On this document (page 2) the midpoint method to iteratively find geodesic paths is described, and the following theorem is proven:
Theorem 2.2. Let $\gamma$ be a path defined by a finite series of points in $\mathbb R^2$ that has endpoints $p$ and $q.$ Performing the midpoint method on this path will produce a series of points defining the straight line connecting $p$ and $q.$
Proof. Without loss of generality consider the path defined by the finite set of points $p_1, \dots, p_n$ where $p_i = (x_i, y_i)$ and in particular $p_1 = (0, 0)$ and $p_n = (a, 0).$ The path resulting from $m$ iterations of the midpoint method is made up of the points $(x_i, y′_i)$ where
$$y′_i =\frac{\sum_{j=0}^{\min(m,n-i)}y_{i+j}\binom{m}{j}}{2^m}$$
Can I get an explanation of this last formula? Where does the binomial come from?
One can make the midpoint procedure systematic by applying it to the doubly infinite sequence of points $$ ...,p,p,p=p_1,p_2,p_3,...,p_n=q,q,q,q,... $$ Then computing midpoints of neighboring pairs results in the sequence $$ ...,p,p,\frac{p_1+p_2}2,\frac{p_2+p_3}2,...,\frac{p_{n-1}+p_n}2,q,q,... $$ which corresponds, after contracting the constant tails to one point, exactly to the description of the method in the paper, "Compute the midpoints of each segment, and connect them to get a new path.

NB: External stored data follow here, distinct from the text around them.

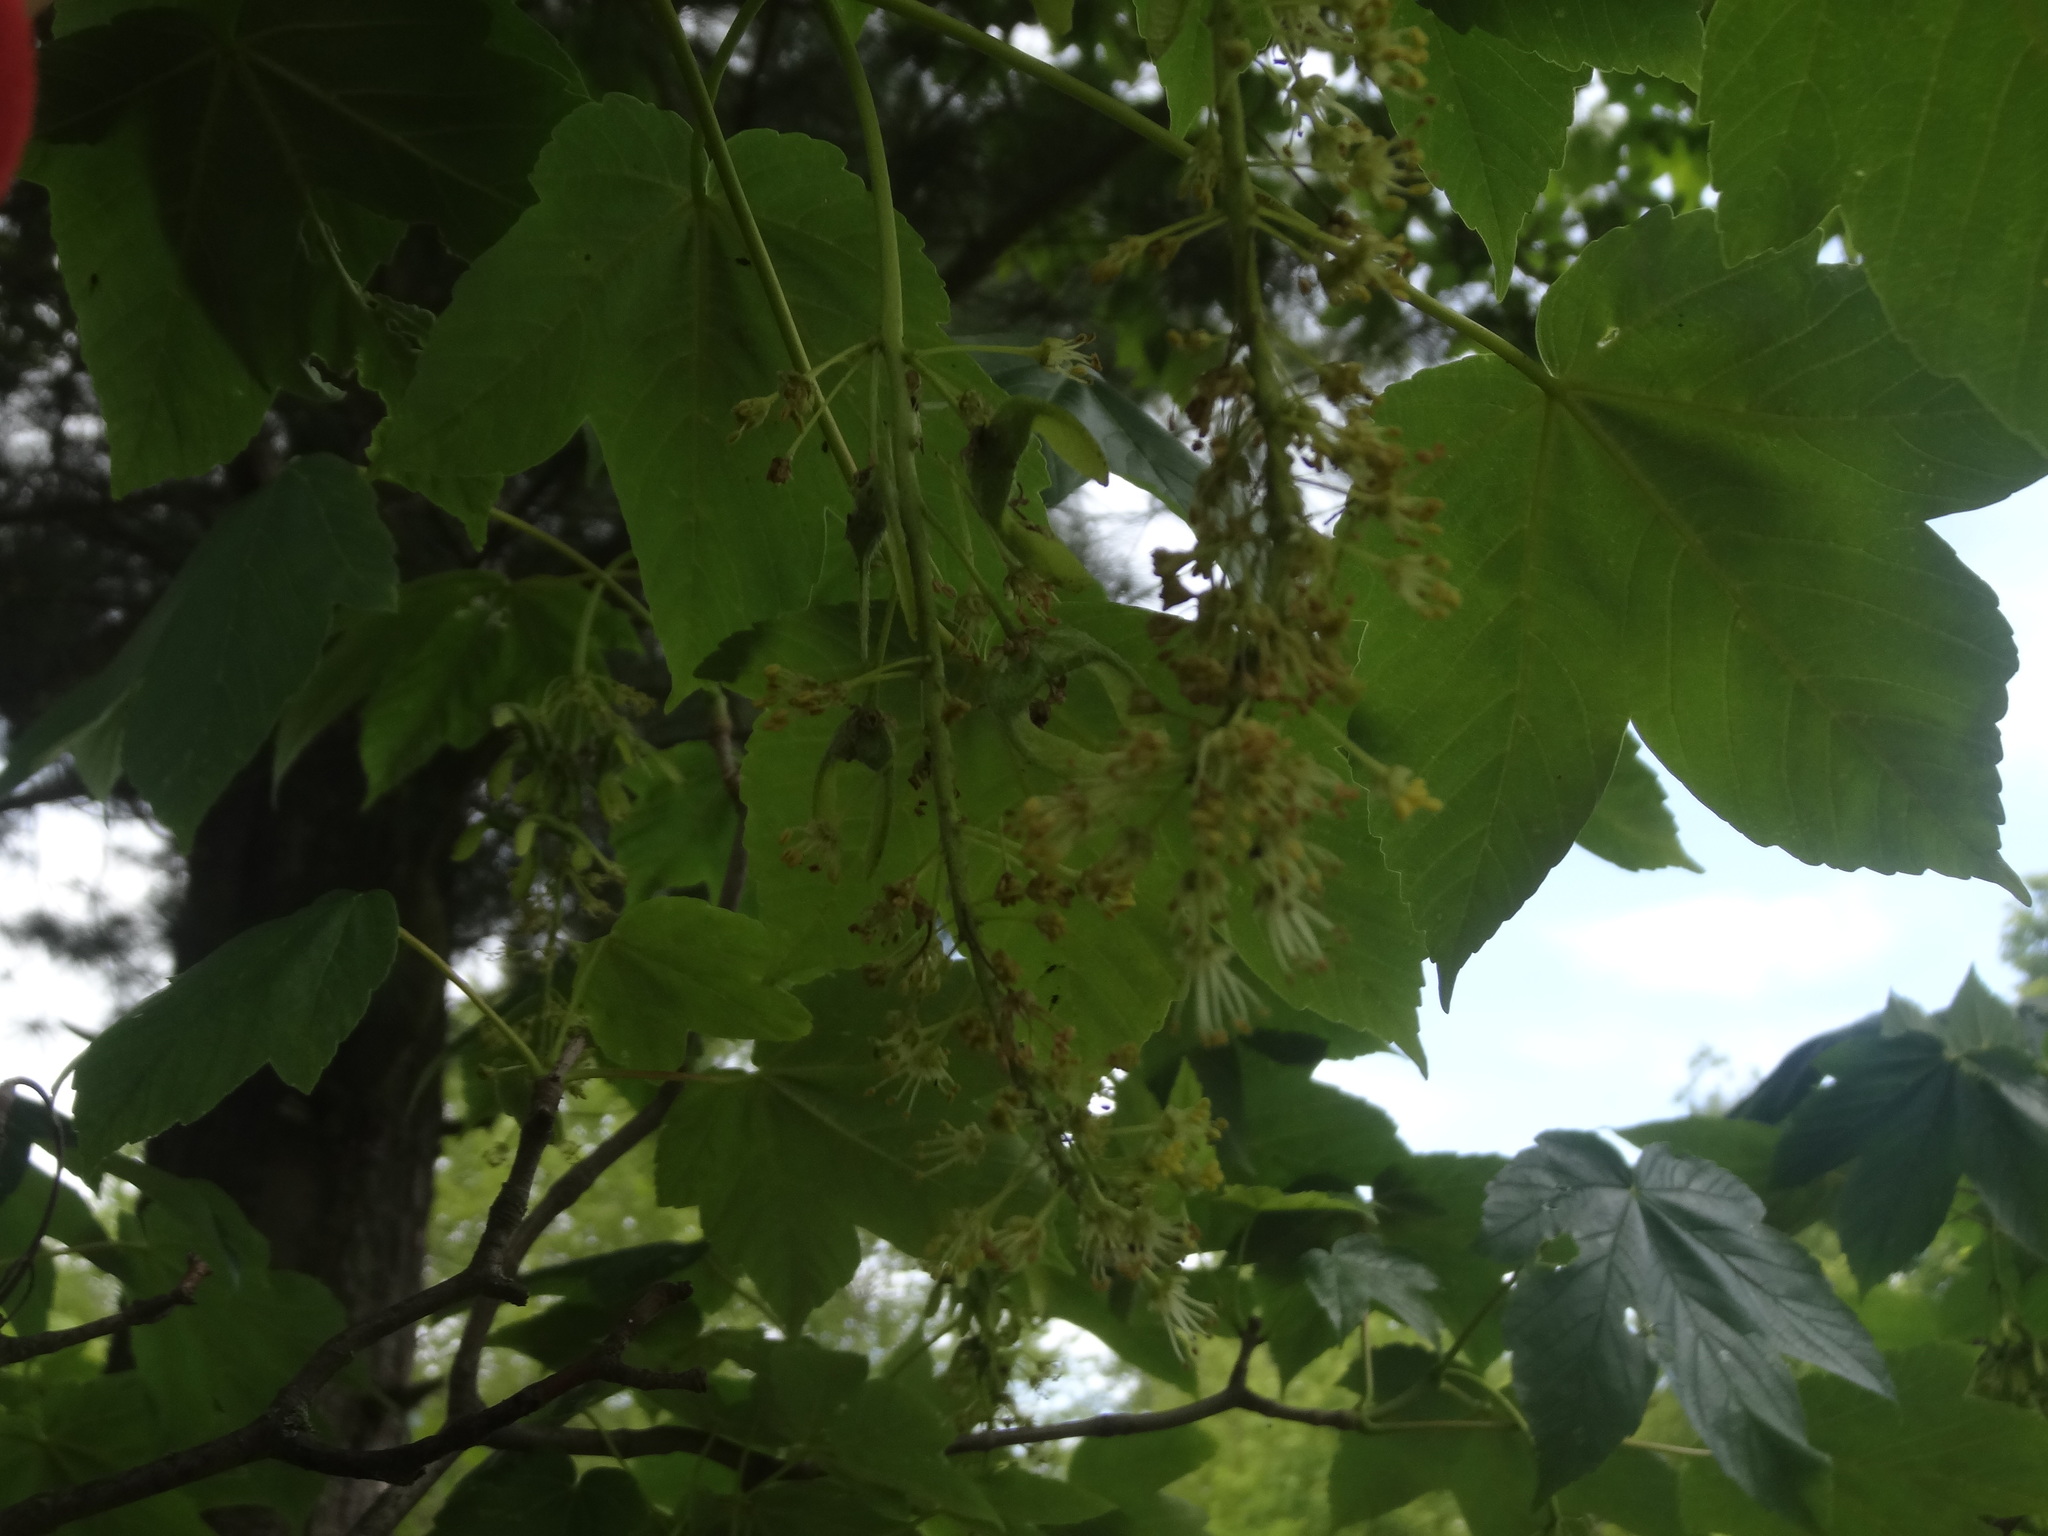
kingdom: Plantae
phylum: Tracheophyta
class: Magnoliopsida
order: Sapindales
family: Sapindaceae
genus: Acer
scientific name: Acer pseudoplatanus
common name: Sycamore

Place $p_1$ at the beginning of this path and $p_n$ at the end of it."
Again computing the midpoints of the infinite sequence gives $$ ...,p,\frac{3p_1+p_2}4,\frac{p_1+2p_2+p_3}4,...,\frac{p_{n-2}+2p_{n-1}+p_n}4,\frac{p_{n-1}+3p_n}4,q,... $$ where you can see the start of Pascal's triangle in the coefficients.
While the general idea is correct, the sum formula is deficient. It is only correct for the middle elements, and then only after an index shift. It should be $$ p'_i=2^{-m}\sum_{j=0}^m\binom{m}{j}p_{i-j},\qquad i=1,2,...,n+m, $$ where again the infinite continuation with $p_k=p$ for $k\le0$ and $p_k=q$ for $k\ge n$ is used.